■ Required action
Please tally how many lines in the entries below include the word "First", giving only the number.

[Spatial grounding data]
---

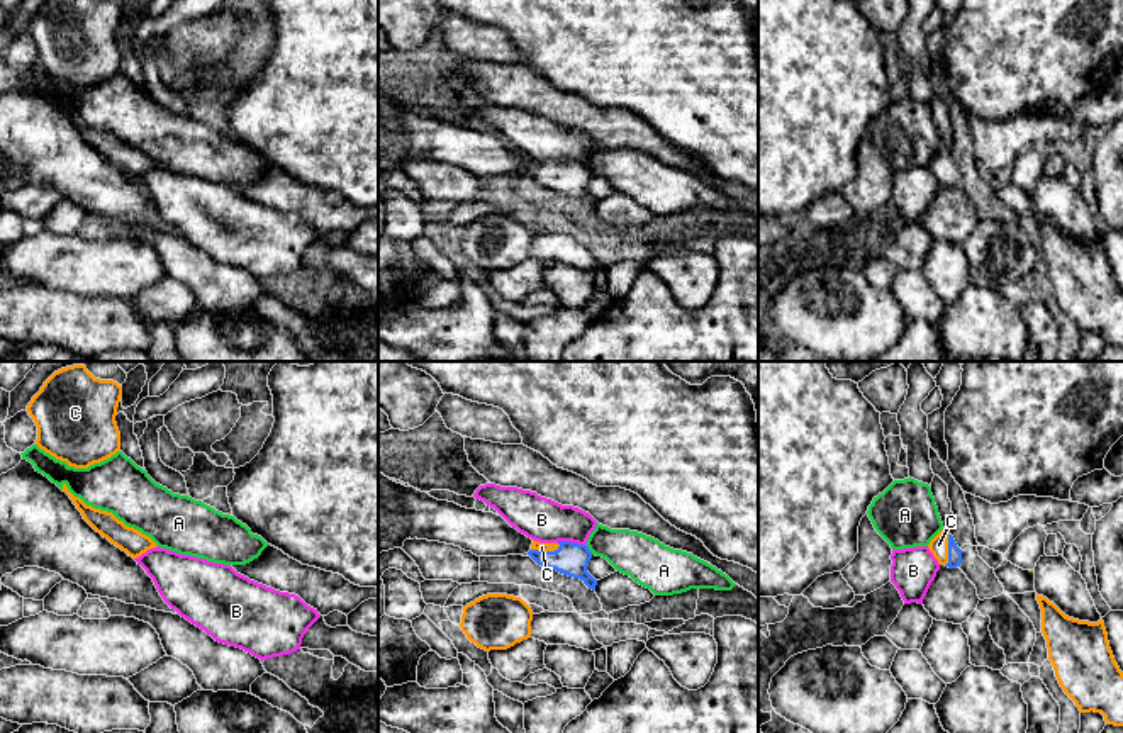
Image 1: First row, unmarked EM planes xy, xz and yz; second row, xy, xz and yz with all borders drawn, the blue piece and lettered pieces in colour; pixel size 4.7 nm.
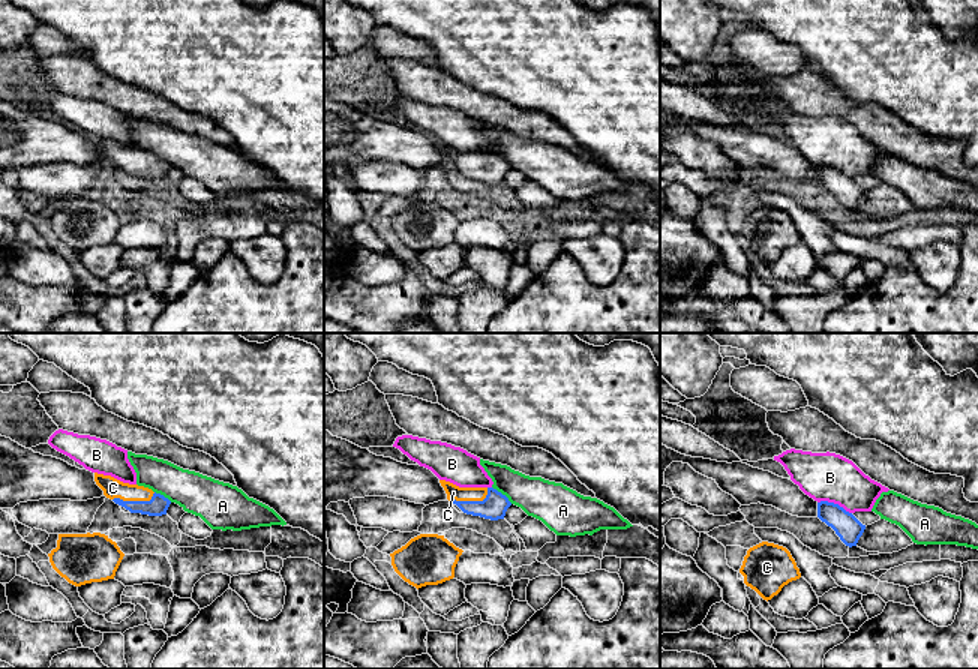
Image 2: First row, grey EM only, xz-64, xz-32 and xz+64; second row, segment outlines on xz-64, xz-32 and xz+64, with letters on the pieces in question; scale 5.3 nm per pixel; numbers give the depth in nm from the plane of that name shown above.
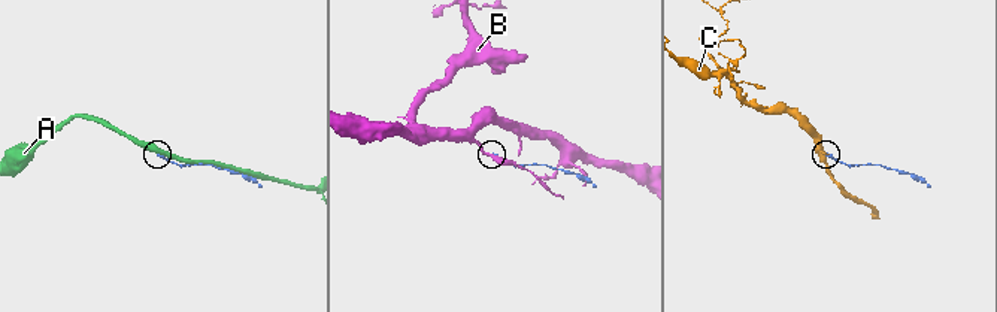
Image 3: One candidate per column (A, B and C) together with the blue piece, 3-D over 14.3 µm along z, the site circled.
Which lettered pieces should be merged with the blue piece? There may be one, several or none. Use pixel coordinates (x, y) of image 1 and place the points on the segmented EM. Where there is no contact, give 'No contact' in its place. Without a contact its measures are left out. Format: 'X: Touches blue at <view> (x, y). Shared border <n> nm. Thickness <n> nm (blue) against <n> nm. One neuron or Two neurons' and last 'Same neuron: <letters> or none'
A: Touches blue at xz (589, 550). Shared border 50 nm. Thickness 160 nm (blue) against 220 nm. Two neurons
B: Touches blue at xz (570, 542). Shared border 150 nm. Thickness 160 nm (blue) against 200 nm. Two neurons
C: Touches blue at xz (545, 552). Shared border 150 nm. Thickness 160 nm (blue) against 50 nm. One neuron
Same neuron: C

---

■ Solution for this problem
2